A Different Breed of Feeding Operation
When Preferred Livestock of Marion, Ky., needs goats, they call Bud Hansen. In a trailer he customized with a double deck, he hauls 175 to 180 goats to the yards in Kentucky, where they are loaded on bigger trucks and distributed to packing houses.
Bud deals with large numbers of goats on a daily basis, but said, “I usually gather up for the end of the year ethnic holidays. We feed from 700 up to 1,400 head at a time, and usually feed some lambs, too.”
Eighty acres in Wright County near Grovespring, Mo., is home to Bud and Betty Hansen, and a large number of goats. For an exact number, Bud said you would have to talk to his son, Buzz, who is now helping with the operation.
The Hansens don’t breed and raise goats. Bud said, “We feed goats. We buy light feeders.” He buys at the local sale barns, with local being up to 100 miles away. The goats weigh between 20 to 40 pounds when he buys, and 50-plus when he sells.
When it comes to breeds, Bud has a variety, but said, “I lean to the Boers. I stay away from the Kinkos because they don’t gain good. They grow a lot of horns and can’t get their heads in the feeders right.”
Bud’s goats dine on a grain mix with high fiber content. “MFA mixes it and delivers it in the bulk.” He doesn’t feed hay.
The biggest wintertime problem for goats is “pneumonia and change of weather. Change of weather is really hard on them.” Problems start when the weather gets from 30 to 40 degrees at night and 75 to 80 degrees during the day, he said. "The big weather change is what gets them sick. It’s a big shock to their system. The goats are outside all the time. They will go to a shed, but you’ve got to have good shelter for them.”
Even with good shelter, goats need a watchful eye.
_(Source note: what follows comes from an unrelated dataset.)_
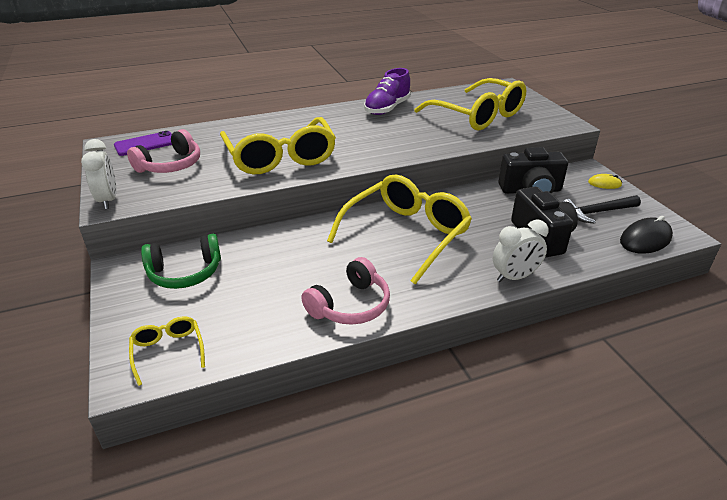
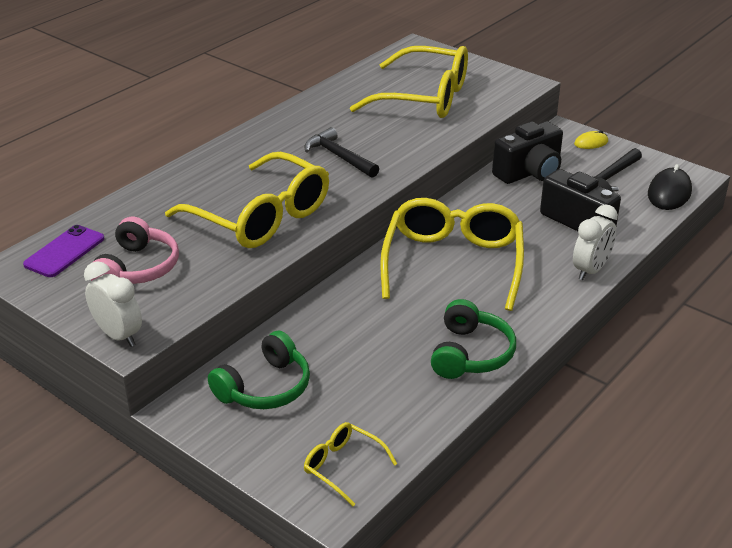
camera: 30 degrees left, 0 degrees up
pink headphones [301,257,390,325] -> green headphones [431,299,516,379]
purple shoe [364,68,411,115] -> none
none -> black hammer [304,127,379,178]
Bud said, “Make sure you watch your goats, and when they get sick, doctor them.”
Bud stressed the importance of separating the goats according to size. If all the goats in one lot are close to the same size, they grow better. He compared putting a small goat in with larger ones to “putting a Kindergartener in with high-schoolers. It just wouldn’t work.”
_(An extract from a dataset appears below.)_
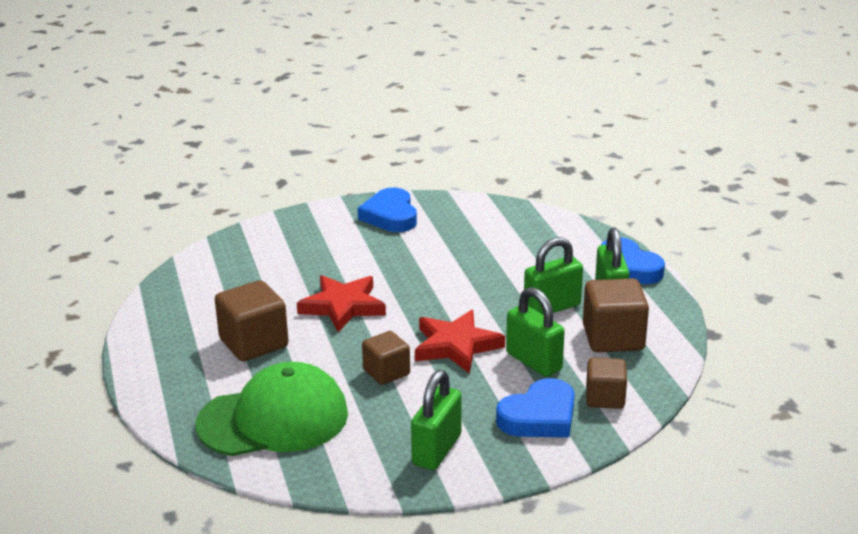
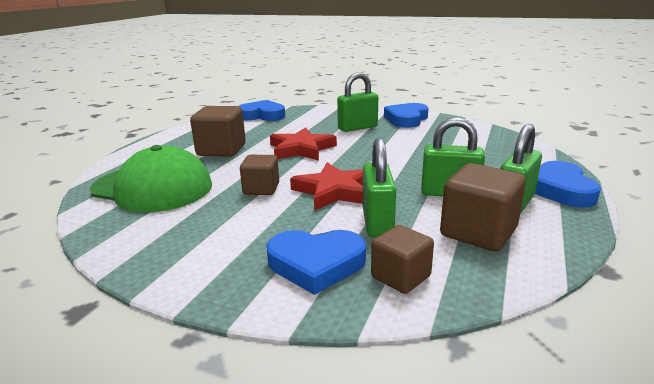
camera: 40 degrees right, 5 degrees down
green padlock [411,370,461,470] -> green padlock moved to [337,72,378,132]
none -> blue heart [239,100,285,121]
As with most things, the goat market is unpredictable. Bud said, “You never know from one day to the next what it’s going to be. At the start of Ramadan, back in October, we had a dollar and a quarter, and within four days it went to 85 cents.” He sells goats for meat and explained, “There are a lot of nannies on the market this year, so people are eating the nannies instead of the good kid goats because the nannies are cheaper. They’re so cheap it’s unreal.” The reason for the high number of nannies on the market is “everybody’s getting out of the goat business.”
Not everybody. Bud Hansen hauls two or three loads a month to Kentucky, year round. Sometimes he will take five loads in a month. He said, “We handle between five and six thousand goats a year.”
Bud Hansen is showing what it takes to have a successful goat business.